Um dos desafios da equipe é a conscientização. Por regra, o pré-natal pelo SUS é feito na Unidade Básica de Saúde (UBS), e muitas mães desconhecem os princípios da “humanização”. A maternidade faz uma consulta na 37.ª semana de gestação, em que a paciente conhece o local e monta o plano de parto, documento em que lista o que gostaria ou não que ocorra na hora do nascimento.
Entre outubro e novembro do ano passado, as residentes de enfermagem fizeram um mutirão nas UBS do Boqueirão, Pinheirinho, Bairro Novo e Sítio Cercado, bairros atendidos.
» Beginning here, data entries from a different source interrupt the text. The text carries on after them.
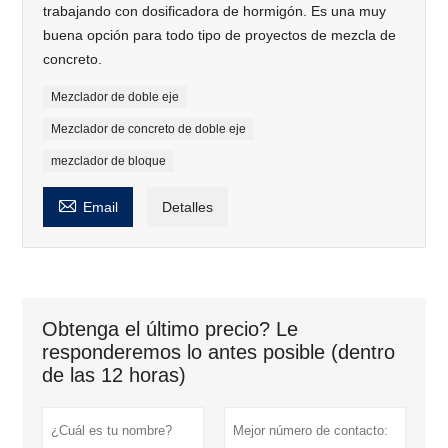
trabajando con dosificadora de hormigón. Es una muy
buena opción para todo tipo de proyectos de mezcla de
concreto.
Mezclador de doble eje
Mezclador de concreto de doble eje
mezclador de bloque

Email
Detalles
Obtenga el último precio? Le
responderemos lo antes posible (dentro
de las 12 horas)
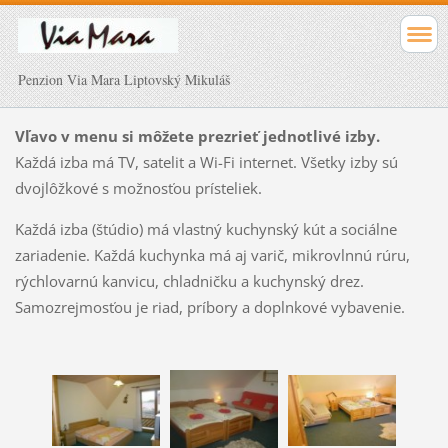
Penzion Via Mara Liptovský Mikuláš
Vľavo
v
menu
si
môžete
prezrieť
jednotlivé
izby
.
Každá izba
má
TV
,
satelit
a
Wi
-F
i
internet
.
Všetky
izby
sú
dvojlôžkové
s
možnosťou
prísteliek
.
Každá izba
(
štúdio
)
má
vlastný kuchynský
kút
a
sociálne
zariadenie
.
Každá
kuchynka
má
aj
varič
,
mikrovlnnú
rúru
,
rýchlovarnú
kanvicu
,
chladničku
a
kuchynský
drez
.
Samozrejmosťou
je
riad
,
príbory
a
doplnkové
vybavenie
.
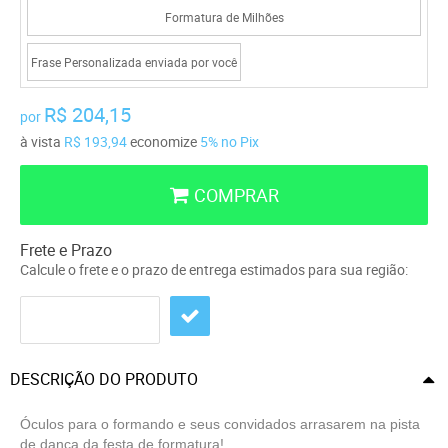
Formatura de Milhões
Frase Personalizada enviada por você
R$ 204,15
por
à vista
R$ 193,94
economize
5%
no Pix
COMPRAR
Frete e Prazo
Calcule o frete e o prazo de entrega estimados para sua região:
DESCRIÇÃO DO PRODUTO
Óculos para o formando e seus convidados arrasarem na pista
de dança da festa de formatura!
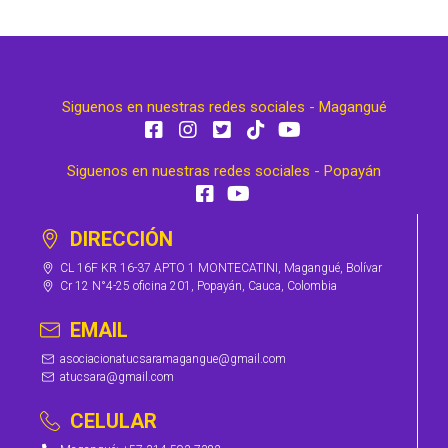
Siguenos en nuestras redes sociales - Magangué
Siguenos en nuestras redes sociales - Popayán
DIRECCIÓN
CL 16F KR 16-37 APTO 1 MONTECATINI, Magangué, Bolívar
Cr 12 N°4-25 oficina 201, Popayán, Cauca, Colombia
EMAIL
asociacionatucsaramagangue@gmail.com
atucsara@gmail.com
CELULAR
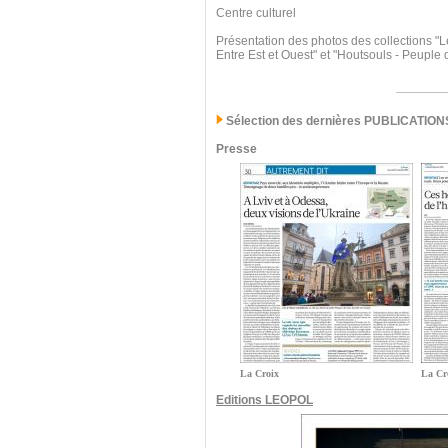
Centre culturel
Présentation des photos des collections "L
Entre Est et Ouest" et "Houtsouls - Peuple
Sélection des dernières PUBLICATION
Presse
La Croix
La Cr
Editions LEOPOL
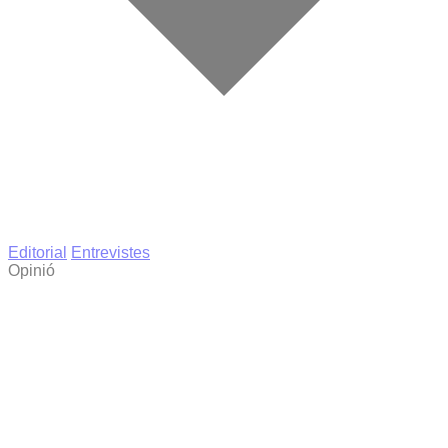
Editorial
Entrevistes
Opinió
O objetivo era ter um papo “olho no olho” com as profissionais que acompanham a gestante no pré-natal, explicar “a filosofia voltada ao atendimento humanizado, que na verdade é o parto respeitoso”, explica Marcele.
“Muito bem tratada”
Fernanda Joly chegou às 2h da madrugada na Maternidade do Novo Mundo. Era o dia 13 de janeiro, que seria coroado com a chegada de Yago, seis horas depois. No tempo em que esperou (já meio impaciente, “queria que ele nascesse logo”), Fernanda ganhou massagem, tomou banho, caminhou. E esperou. Não tinha ideia do que era “parto humanizado”, mas resumiu nas suas palavras: “fui muito bem tratada”. Michael Carvalho, o pai, ficou junto o tempo o todo. E descobriu que, mesmo como acompanhante, podia participar de tudo. E não ficar só aguardando na sala de espera. Atleticano, Yago nasceu com 52 cm e 3,9 kg. É o primeiro filho do casal.
Histórico
Construído pela Prefeitura de Curitiba em 1996, o Centro Comunitário Bairro Novo era administrado pelo Hospital Evangélico quando passou para as mãos do município, em março de 2013. A Fundação Estatal de Atenção Especializada em Saúde (Feaes) assumiu a gestão e contratou as primeiras enfermeiras obstétricas no final de 2013. Os métodos humanizados começaram a ser implantados em 2014. De lá para cá, a média de partos normais é de 75%, e chegou a passar de 80% em maio de 2014 e agosto de 2015.